Leitsatz (amtlich)

Aus einer objektiv negativen Gewinnprognose kann nur dann auf das Fehlen der Gewinnerzielungsabsicht geschlossen werden, wenn die verlustbringende Tätigkeit typischerweise dazu bestimmt und geeignet ist, der Befriedigung persönlicher Neigungen oder der Erlangung wirtschaftlicher Vorteile außerhalb der Einkunftssphäre zu dienen. Bei anderen Tätigkeiten - hier bei der Tätigkeit als Steuerberater - müssen zusätzliche Anhaltspunkte dafür vorliegen, dass die Verluste aus persönlichen Gründen oder Neigungen hingenommen werden.

 

Sachverhalt

Der 1925 geborene Kläger ließ sich nach seiner Pensionierung als Finanzbeamter im April 1988 als Steuerberater nieder. Im Dezember 1988 nahm eine vom Kläger mit einer weiteren Gesellschafterin gegründete Steuerberatungs-GmbH ihre Tätigkeit auf, deren Geschäftsführer der Kläger wurde. Von den Mandanten des Klägers wurden ca. 35 ab Januar 1989 durch die GmbH und die übrigen sechs bis neun von der Einzelpraxis betreut. Die GmbH erlitt erhebliche Verluste und wurde 1996 wegen Insolvenz aufgelöst. Auch mit seiner selbständigen Tätigkeit erzielte der Kläger von 1988 bis 1996 nur Verluste. Seit 1991 ergingen die ESt-Bescheide wegen der Einkünfte aus selbständiger Arbeit vorläufig. Nach einer Außenprüfung behandelte das Finanzamt die selbständige Tätigkeit als Liebhaberei und erkannte die Verluste in den Streitjahren 1991 bis 1995 nicht an. Klage[1] und Revision blieben erfolglos.

 

Entscheidungsgründe

Als innere Tatsache lässt sich die Gewinnerzielungsabsicht nur anhand äußerer Umstände feststellen. Einzelne Umstände können dabei einen Anscheinsbeweis liefern[2]. In objektiver Hinsicht ist eine Prognose darüber anzustellen, ob der Betrieb nach seiner Wesensart und der Art seiner Bewirtschaftung auf Dauer geeignet ist, einen Gewinn zu erwirtschaften. Längere Verlustperioden in der Vergangenheit können dafür einen Anhaltspunkt bieten.

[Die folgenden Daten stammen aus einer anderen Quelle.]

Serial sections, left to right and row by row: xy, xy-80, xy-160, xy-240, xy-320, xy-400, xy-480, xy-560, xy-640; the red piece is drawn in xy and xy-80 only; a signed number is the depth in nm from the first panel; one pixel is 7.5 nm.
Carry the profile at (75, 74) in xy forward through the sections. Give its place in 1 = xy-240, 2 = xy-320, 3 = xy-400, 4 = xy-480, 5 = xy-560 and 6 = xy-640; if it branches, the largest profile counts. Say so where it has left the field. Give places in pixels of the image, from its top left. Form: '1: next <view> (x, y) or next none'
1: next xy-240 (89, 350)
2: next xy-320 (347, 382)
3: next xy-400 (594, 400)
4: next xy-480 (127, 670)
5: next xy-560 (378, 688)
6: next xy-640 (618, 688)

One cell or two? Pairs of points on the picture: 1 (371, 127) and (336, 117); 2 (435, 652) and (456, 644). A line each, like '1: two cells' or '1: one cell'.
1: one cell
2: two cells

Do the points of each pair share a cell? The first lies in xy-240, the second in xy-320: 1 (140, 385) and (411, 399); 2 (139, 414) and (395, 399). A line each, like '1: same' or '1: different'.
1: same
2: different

Im Streitfall ergibt sich für die Kanzlei des Klägers eine negative Gewinnprognose. Das FG hat diese Prognose ausgehend von den unstreitig mit der Einzelpraxis erzielten Ergebnissen in erster Linie auf den Zeitraum bezogen, in dem der Betrieb wie in den Streitjahren geführt wurde, nämlich die Zeit von 1989 bis 1995, in der der Kläger überwiegend durch seine Tätigkeit als Geschäftsführer der Steuerberatungs-GmbH in Anspruch genommen war. Hier kommt das FG zu dem Ergebnis, dass angesichts der geringen Zahl der Mandate und der nur beschränkt verfügbaren Zeit für diese sowie unter Berücksichtigung der anfallenden Kosten ein Gewinn nicht erzielt werden konnte. Hiergegen bestehen revisionsrechtlich keine Bedenken. Zwar hat das FG die in der Einzelpraxis möglicherweise liegenden stillen Reserven nicht erwähnt, die bei der Ermittlung des Totalgewinns einzubeziehen wären. Da es aber die diesbezügliche Rechtsprechung des BFH referiert, ist anzunehmen, dass es eine Existenz von erheblichen stillen Reserven verneint. Es ist auch nicht zu erkennen, wo sich stille Reserven angesammelt haben sollten. Insbesondere kann angesichts der Ertragslage nicht von der Existenz eines positiven Praxiswerts ausgegangen werden.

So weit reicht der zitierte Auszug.